RECORD SET ::
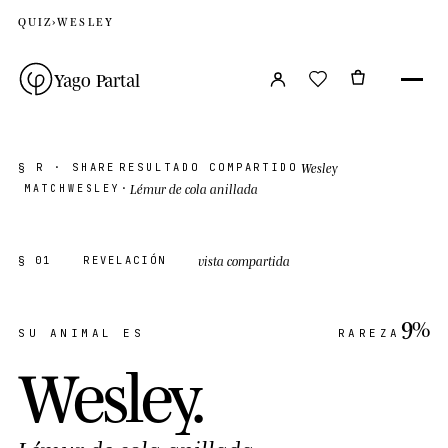
QUIZ
›
WESLEY
Yago Partal
Wesley
§ R · SHARE
RESULTADO COMPARTIDO
Lémur de cola anillada
MATCH
WESLEY
·
vista compartida
§ 01
REVELACIÓN
9%
SU ANIMAL ES
RAREZA
Wesley
.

REQUIRED ACTION :: Reproduce the text lines of the entries above verbatim, in their original order, and omit the pictures from your output.

SOLUTION TO THIS EXERCISE ::
QUIZ
›
WESLEY
Yago Partal
Wesley
§ R · SHARE
RESULTADO COMPARTIDO
Lémur de cola anillada
MATCH
WESLEY
·
vista compartida
§ 01
REVELACIÓN
9%
SU ANIMAL ES
RAREZA
Wesley
.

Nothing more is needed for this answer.